Recognising this, we have immediately
transcended the one-sided Darwinian notion that organisms survive and
thrive solely by adapting to
their environment – rather
than by adapting that
environment – their life
world – in a way that best serves their essential health and
well-being.
This is also significant given that most
people live in two
environments or ‘life worlds’. One is a ‘negative environment’
in which social structures and economic conditions actually and
constantly deprive individuals of potentials for healthy
self-actualisation and instead overload them with demands unrelated
to these potentials – often to the point where they cannot ‘cope’
with these demands or the lack of fulfilment they get from meeting
them. As a result people get ill simply by virtue of adapting to a
fundamentally unhealthy or sick social-economic environment – and
are medically treated simply to restore their capacity to function
economically in a way that serves that environment.
The other environment is whatever
‘positive’ environment, life world or milieu individuals are able
to forge for themselves within or outside their ‘negative’
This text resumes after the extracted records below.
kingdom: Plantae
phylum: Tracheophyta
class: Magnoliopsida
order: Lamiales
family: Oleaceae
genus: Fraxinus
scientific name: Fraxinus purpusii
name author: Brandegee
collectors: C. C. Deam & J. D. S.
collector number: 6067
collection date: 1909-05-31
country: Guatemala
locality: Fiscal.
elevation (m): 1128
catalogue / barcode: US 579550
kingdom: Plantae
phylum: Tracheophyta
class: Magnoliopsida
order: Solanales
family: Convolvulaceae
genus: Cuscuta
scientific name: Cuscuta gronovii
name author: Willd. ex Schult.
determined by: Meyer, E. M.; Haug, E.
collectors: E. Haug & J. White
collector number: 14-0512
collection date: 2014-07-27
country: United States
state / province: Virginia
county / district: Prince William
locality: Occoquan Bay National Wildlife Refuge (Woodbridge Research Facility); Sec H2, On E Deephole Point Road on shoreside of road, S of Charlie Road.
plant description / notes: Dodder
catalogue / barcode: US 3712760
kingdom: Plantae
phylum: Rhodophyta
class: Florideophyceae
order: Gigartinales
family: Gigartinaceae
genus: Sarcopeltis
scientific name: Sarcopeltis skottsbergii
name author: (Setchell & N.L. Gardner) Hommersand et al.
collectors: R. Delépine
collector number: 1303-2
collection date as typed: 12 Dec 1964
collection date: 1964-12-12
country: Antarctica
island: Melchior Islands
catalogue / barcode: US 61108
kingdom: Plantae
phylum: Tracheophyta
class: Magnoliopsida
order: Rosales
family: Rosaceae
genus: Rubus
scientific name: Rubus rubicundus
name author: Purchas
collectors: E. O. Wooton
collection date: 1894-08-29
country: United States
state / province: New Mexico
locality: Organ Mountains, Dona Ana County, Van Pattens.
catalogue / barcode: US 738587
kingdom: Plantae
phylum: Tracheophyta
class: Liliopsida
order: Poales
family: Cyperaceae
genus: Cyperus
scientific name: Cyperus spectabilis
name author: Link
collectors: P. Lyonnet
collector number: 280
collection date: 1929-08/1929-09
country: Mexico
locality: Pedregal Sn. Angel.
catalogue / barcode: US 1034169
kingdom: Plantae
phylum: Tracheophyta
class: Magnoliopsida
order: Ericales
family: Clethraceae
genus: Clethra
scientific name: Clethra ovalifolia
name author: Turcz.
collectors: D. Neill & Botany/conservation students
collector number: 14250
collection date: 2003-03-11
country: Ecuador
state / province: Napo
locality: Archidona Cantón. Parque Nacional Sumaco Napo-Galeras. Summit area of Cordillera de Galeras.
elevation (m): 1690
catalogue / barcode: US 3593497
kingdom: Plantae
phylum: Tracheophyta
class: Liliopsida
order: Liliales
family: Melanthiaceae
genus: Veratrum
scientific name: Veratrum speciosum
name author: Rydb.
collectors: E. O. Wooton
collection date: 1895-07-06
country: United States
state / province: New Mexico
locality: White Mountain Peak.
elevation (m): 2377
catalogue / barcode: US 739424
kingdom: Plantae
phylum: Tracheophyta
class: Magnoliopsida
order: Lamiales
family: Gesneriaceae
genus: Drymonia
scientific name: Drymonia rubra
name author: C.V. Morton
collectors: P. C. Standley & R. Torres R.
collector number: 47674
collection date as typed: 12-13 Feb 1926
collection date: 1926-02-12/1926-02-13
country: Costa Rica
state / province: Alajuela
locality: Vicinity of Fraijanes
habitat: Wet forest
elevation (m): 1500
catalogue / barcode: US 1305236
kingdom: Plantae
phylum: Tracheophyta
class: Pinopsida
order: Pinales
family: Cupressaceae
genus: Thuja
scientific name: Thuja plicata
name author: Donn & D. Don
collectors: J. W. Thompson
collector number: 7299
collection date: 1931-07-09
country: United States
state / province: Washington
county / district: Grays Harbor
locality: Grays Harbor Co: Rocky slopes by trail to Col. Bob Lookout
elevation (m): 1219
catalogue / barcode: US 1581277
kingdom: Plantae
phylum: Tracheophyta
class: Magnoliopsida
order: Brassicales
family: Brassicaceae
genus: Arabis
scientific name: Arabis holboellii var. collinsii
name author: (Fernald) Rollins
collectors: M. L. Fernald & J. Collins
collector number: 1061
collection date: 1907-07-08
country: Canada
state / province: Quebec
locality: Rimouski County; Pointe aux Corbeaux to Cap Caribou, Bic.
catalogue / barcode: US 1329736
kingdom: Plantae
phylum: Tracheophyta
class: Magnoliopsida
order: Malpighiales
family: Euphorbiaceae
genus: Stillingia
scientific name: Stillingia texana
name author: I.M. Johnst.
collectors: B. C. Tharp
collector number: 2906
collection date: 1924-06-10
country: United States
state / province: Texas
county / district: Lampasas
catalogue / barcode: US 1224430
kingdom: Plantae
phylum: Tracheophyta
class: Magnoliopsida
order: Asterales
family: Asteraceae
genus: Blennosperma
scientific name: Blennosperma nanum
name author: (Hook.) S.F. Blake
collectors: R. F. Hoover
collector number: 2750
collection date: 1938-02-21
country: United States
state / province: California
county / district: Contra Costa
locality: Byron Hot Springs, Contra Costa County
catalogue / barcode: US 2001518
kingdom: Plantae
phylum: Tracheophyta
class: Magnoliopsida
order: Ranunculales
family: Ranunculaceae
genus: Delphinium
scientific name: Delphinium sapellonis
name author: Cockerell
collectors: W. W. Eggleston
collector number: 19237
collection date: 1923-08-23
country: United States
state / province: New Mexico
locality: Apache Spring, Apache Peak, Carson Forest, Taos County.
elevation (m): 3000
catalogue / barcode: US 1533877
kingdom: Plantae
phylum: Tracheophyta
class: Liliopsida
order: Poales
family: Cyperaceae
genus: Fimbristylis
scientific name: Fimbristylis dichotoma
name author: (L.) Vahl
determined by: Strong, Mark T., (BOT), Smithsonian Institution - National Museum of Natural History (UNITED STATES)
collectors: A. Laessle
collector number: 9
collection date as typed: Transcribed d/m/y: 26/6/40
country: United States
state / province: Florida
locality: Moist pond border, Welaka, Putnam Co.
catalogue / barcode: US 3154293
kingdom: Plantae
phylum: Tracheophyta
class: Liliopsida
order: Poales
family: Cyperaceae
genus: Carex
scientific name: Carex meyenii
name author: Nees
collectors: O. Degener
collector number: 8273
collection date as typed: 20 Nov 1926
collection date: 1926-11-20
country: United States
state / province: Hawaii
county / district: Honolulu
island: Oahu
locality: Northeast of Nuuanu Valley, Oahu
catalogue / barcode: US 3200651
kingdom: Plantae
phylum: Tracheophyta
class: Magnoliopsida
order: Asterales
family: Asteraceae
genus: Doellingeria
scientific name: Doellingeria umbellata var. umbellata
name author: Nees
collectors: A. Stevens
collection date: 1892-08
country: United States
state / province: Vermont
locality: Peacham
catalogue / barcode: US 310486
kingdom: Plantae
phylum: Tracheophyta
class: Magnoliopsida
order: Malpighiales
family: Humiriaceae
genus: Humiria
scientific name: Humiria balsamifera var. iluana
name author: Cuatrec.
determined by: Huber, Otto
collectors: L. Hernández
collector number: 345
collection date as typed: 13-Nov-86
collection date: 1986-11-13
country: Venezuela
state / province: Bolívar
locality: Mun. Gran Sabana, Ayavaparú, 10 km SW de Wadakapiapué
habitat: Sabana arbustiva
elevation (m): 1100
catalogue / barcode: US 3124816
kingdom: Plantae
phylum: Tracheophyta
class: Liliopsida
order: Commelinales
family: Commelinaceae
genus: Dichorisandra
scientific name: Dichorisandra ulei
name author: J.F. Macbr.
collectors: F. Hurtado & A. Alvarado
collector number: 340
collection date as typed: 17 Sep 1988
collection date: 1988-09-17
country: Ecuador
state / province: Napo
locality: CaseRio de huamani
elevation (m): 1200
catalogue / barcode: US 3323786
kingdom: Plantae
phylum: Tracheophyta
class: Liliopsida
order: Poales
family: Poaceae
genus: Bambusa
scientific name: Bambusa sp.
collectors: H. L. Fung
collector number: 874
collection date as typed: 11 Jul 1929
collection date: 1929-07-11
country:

environment. This positive environment is one that genuinely serves
the individual’s need to take time, not just for rest, recuperation
or distraction from the ills and illnesses induced by their negative
environment, but also and above all for activities that serve their
positive self-actualisation, and with it their essential life
health – something that has
nothing to do with so-called ‘healthy lifestyles’.